▶ **What the task requires**:
From the line containing "PRÉSENTATION" to the last line of the data, both included, transcribe each line exactly, leaving out pictures and adding nothing.

▶ **Saved data entries**:
▬▬▬▬▬▬

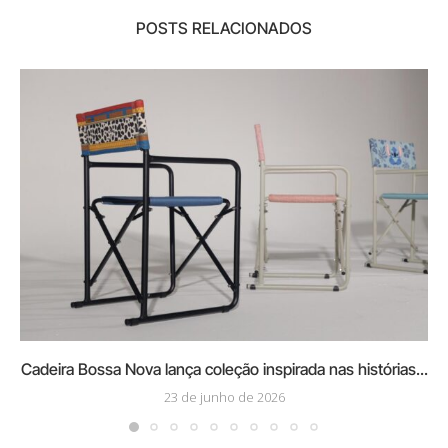
POSTS RELACIONADOS
Cadeira Bossa Nova lança coleção inspirada nas histórias...
23 de junho de 2026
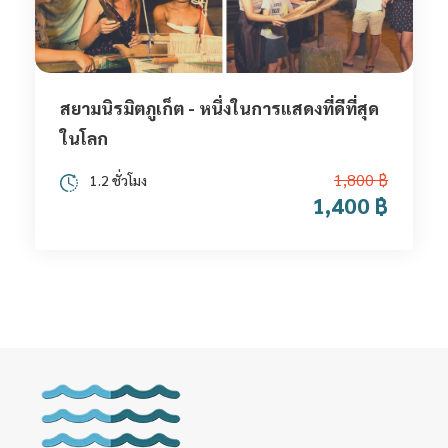
สยามนิรมิตภูเก็ต - หนึ่งในการแสดงที่ดีที่สุด
ในโลก
1,800 ฿
1.2 ชั่วโมง
1,400 ฿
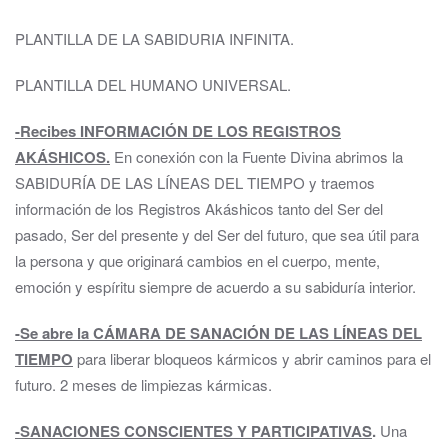
PLANTILLA DE LA SABIDURIA INFINITA.
PLANTILLA DEL HUMANO UNIVERSAL.
-Recibes INFORMACIÓN DE LOS REGISTROS
AKÁSHICOS.
En conexión con la Fuente Divina abrimos la
SABIDURÍA DE LAS LÍNEAS DEL TIEMPO y traemos
información de los Registros Akáshicos tanto del Ser del
pasado, Ser del presente y del Ser del futuro, que sea útil para
la persona y que originará cambios en el cuerpo, mente,
emoción y espíritu siempre de acuerdo a su sabiduría interior.
-Se abre la CÁMARA DE SANACIÓN DE LAS LÍNEAS DEL
TIEMPO
para liberar bloqueos kármicos y abrir caminos para el
futuro. 2 meses de limpiezas kármicas.
-SANACIONES CONSCIENTES Y PARTICIPATIVAS
.
Una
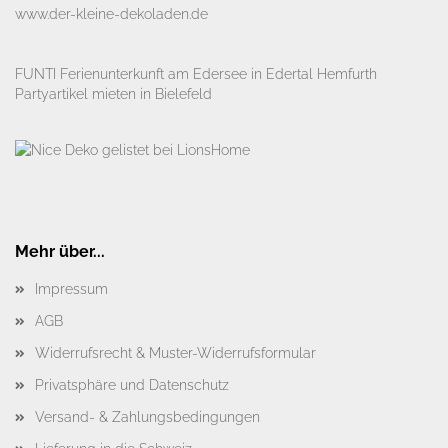
www.der-kleine-dekoladen.de​
FUNTI Ferienunterkunft am Edersee in Edertal Hemfurth
Partyartikel mieten in Bielefeld
Mehr über...
Impressum
AGB
Widerrufsrecht & Muster-Widerrufsformular
Privatsphäre und Datenschutz
Versand- & Zahlungsbedingungen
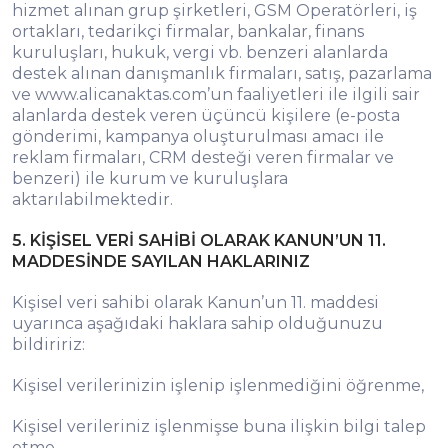
hizmet alınan grup şirketleri, GSM Operatörleri, iş
ortakları, tedarikçi firmalar, bankalar, finans
kuruluşları, hukuk, vergi vb. benzeri alanlarda
destek alınan danışmanlık firmaları, satış, pazarlama
ve www.alicanaktas.com’un faaliyetleri ile ilgili sair
alanlarda destek veren üçüncü kişilere (e-posta
gönderimi, kampanya oluşturulması amacı ile
reklam firmaları, CRM desteği veren firmalar ve
benzeri) ile kurum ve kuruluşlara
aktarılabilmektedir.
5. KİŞİSEL VERİ SAHİBİ OLARAK KANUN’UN 11.
MADDESİNDE SAYILAN HAKLARINIZ
Kişisel veri sahibi olarak Kanun’un 11. maddesi
uyarınca aşağıdaki haklara sahip olduğunuzu
bildiririz:
Kişisel verilerinizin işlenip işlenmediğini öğrenme,
Kişisel verileriniz işlenmişse buna ilişkin bilgi talep
etme,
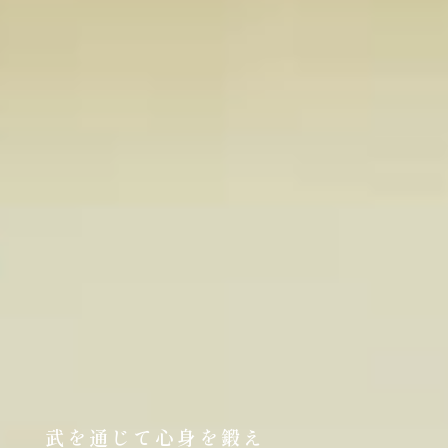
武を通じて心身を鍛え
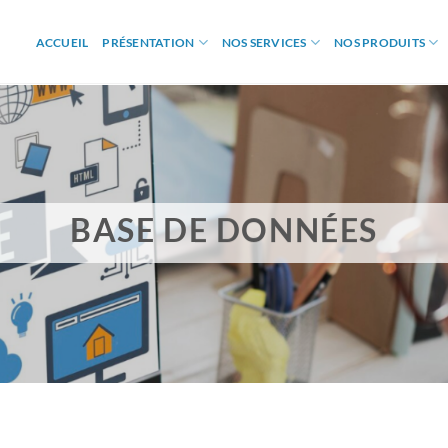
ACCUEIL
PRÉSENTATION
NOS SERVICES
NOS PRODUITS
BASE DE DONNÉES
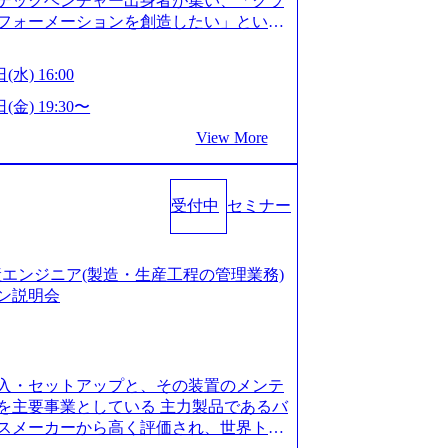
テックベンチャー出身者が集い、「クラ
たい段階の方 ・東京・大阪での勤務を希
フォーメーションを創造したい」という
クノロジーがビジネスの成功に大きな影響
ってFintech業界を中心に最先端テクノ
(水) 16:00
ウハウを活かしつつ、あらゆる業種・業
支援するために、戦略策定、組織改革、
(金) 19:30〜
ンサルティングサービスを一気通貫で提
View More
ィングファーム） 社名の由来は”DXエ
mplexないでは金融以外の領域にX（クロ
は金融が強い企業として認知されていたが、
受付中
セミナー
ToC事業を始め、パブリック、製造業、
強みのあるファーム。 ワンプール制では
を活用したいなどの希望は考慮してのア
たい方でも幅広に経験を積みたい方でも、
の生産エンジニア(製造・生産工程の管理業務)
age.googleapis.com/our-vision-pr
ン説明会
925204135_93b1bff3-f71c-4bc9-8bd9-72a8a482
is.com/our-vision-production.appspot.com/pu
-4e86-a85a-8649e1c532f9_956x512.webp http
ction.appspot.com/public/images/202505021528
入・セットアップと、その装置のメンテ
1x517.webp https://storage.googleapis.com/ou
ages/20250502152831_721b100c-62c9-4258-aa0
を主要事業としている 主力製品であるバ
シンプレクス社は、FinTech領域に強みを持つITコン
スメーカーから高く評価され、世界トッ
界のFinTech RankingsTop 100企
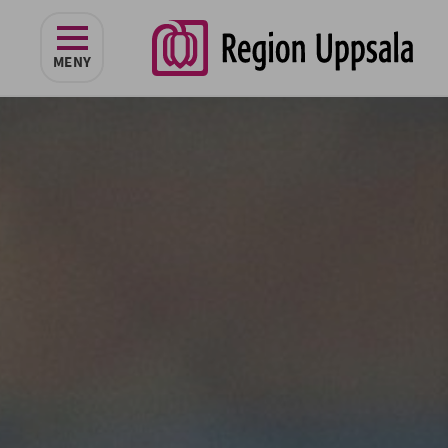
navigeringen
MENY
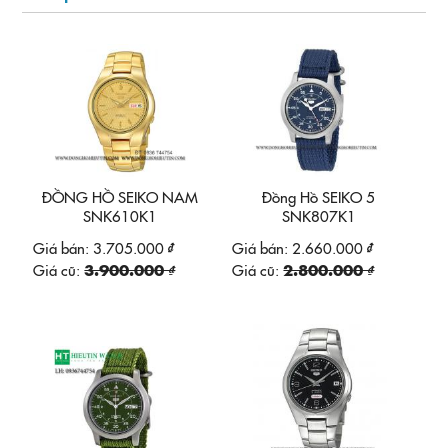
ĐỒNG HỒ SEIKO NAM
Đồng Hồ SEIKO 5
SNK610K1
SNK807K1
Giá bán:
3.705.000 ₫
Giá bán:
2.660.000 ₫
Giá cũ:
3.900.000 ₫
Giá cũ:
2.800.000 ₫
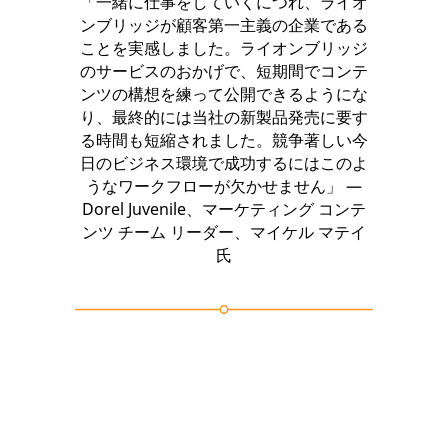
「一緒に仕事をしていくにつれ、ライオ
ンブリッジが顧客第一主義の企業である
ことを実感しました。ライオンブリッジ
のサービスのおかげで、短期間でコンテ
ンツの構想を練って公開できるようにな
り、最終的には当社の新製品発売に要す
る時間も短縮されました。競争著しい今
日のビジネス環境で成功するにはこのよ
うなワークフローが欠かせません」 —
Dorel Juvenile、マーケティング コンテ
ンツ チーム リーダー、マイケル マテイ
氏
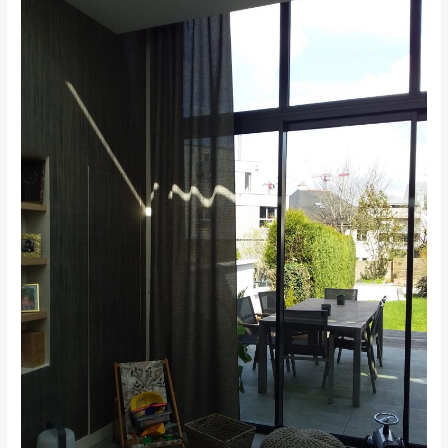
Voilages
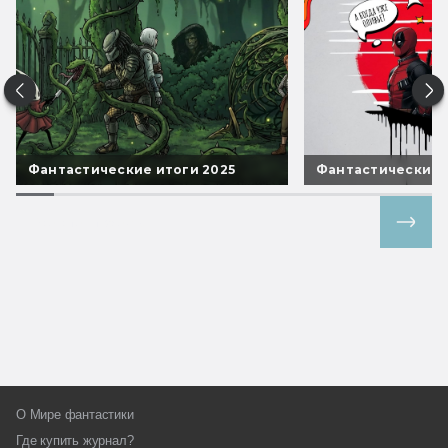
Фантастические итоги 2025
Фантастические 
Все спецпроекты
О Мире фантастики
Где купить журнал?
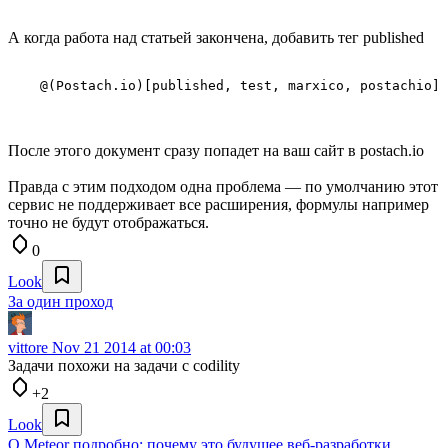
А когда работа над статьей закончена, добавить тег published
После этого документ сразу попадет на ваш сайт в postach.io
Правда с этим подходом одна проблема — по умолчанию этот
сервис не поддерживает все расширения, формулы например
точно не будут отображаться.
0
Look
За один проход
vittore
Nov 21 2014 at 00:03
Задачи похожи на задачи с codility
+2
Look
О Meteor подробно: почему это будущее веб-разработки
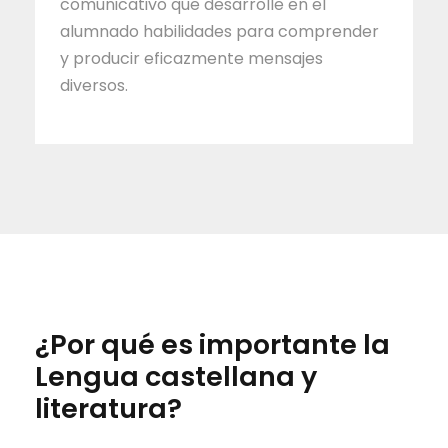
comunicativo que desarrolle en el
alumnado habilidades para comprender
y producir eficazmente mensajes
diversos.
¿Por qué es importante la
Lengua castellana y
literatura?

▬▬▬▬▬▬

▶ **Result of the task**:
PRÉSENTATION
NOS SERVICES
NOS PRODUITS
BASE DE DONNÉES
テックベンチャー出身者が集い、「クラ
たい段階の方 ・東京・大阪での勤務を希
フォーメーションを創造したい」という
クノロジーがビジネスの成功に大きな影響
ってFintech業界を中心に最先端テクノ
(水) 16:00
ウハウを活かしつつ、あらゆる業種・業
支援するために、戦略策定、組織改革、
(金) 19:30〜
ンサルティングサービスを一気通貫で提
View More
ィングファーム） 社名の由来は”DXエ
mplexないでは金融以外の領域にX（クロ
は金融が強い企業として認知されていたが、
受付中
セミナー
ToC事業を始め、パブリック、製造業、
強みのあるファーム。 ワンプール制では
を活用したいなどの希望は考慮してのア
たい方でも幅広に経験を積みたい方でも、
の生産エンジニア(製造・生産工程の管理業務)
age.googleapis.com/our-vision-pr
ン説明会
925204135_93b1bff3-f71c-4bc9-8bd9-72a8a482
is.com/our-vision-production.appspot.com/pu
-4e86-a85a-8649e1c532f9_956x512.webp http
ction.appspot.com/public/images/202505021528
入・セットアップと、その装置のメンテ
1x517.webp https://storage.googleapis.com/ou
ages/20250502152831_721b100c-62c9-4258-aa0
を主要事業としている 主力製品であるバ
シンプレクス社は、FinTech領域に強みを持つITコン
スメーカーから高く評価され、世界トッ
界のFinTech RankingsTop 100企
navigeringen
MENY
ĐỒNG HỒ SEIKO NAM
Đồng Hồ SEIKO 5
SNK610K1
SNK807K1
Giá bán:
3.705.000 ₫
Giá bán:
2.660.000 ₫
Giá cũ:
3.900.000 ₫
Giá cũ:
2.800.000 ₫
「一緒に仕事をしていくにつれ、ライオ
ンブリッジが顧客第一主義の企業である
ことを実感しました。ライオンブリッジ
のサービスのおかげで、短期間でコンテ
ンツの構想を練って公開できるようにな
り、最終的には当社の新製品発売に要す
る時間も短縮されました。競争著しい今
日のビジネス環境で成功するにはこのよ
うなワークフローが欠かせません」 —
Dorel Juvenile、マーケティング コンテ
ンツ チーム リーダー、マイケル マテイ
氏
Voilages
Фантастические итоги 2025
Фантастические 
Все спецпроекты
О Мире фантастики
Где купить журнал?
А когда работа над статьей закончена, добавить тег published
После этого документ сразу попадет на ваш сайт в postach.io
Правда с этим подходом одна проблема — по умолчанию этот
сервис не поддерживает все расширения, формулы например
точно не будут отображаться.
0
Look
За один проход
vittore
Nov 21 2014 at 00:03
Задачи похожи на задачи с codility
+2
Look
О Meteor подробно: почему это будущее веб-разработки
comunicativo que desarrolle en el
alumnado habilidades para comprender
y producir eficazmente mensajes
diversos.
¿Por qué es importante la
Lengua castellana y
literatura?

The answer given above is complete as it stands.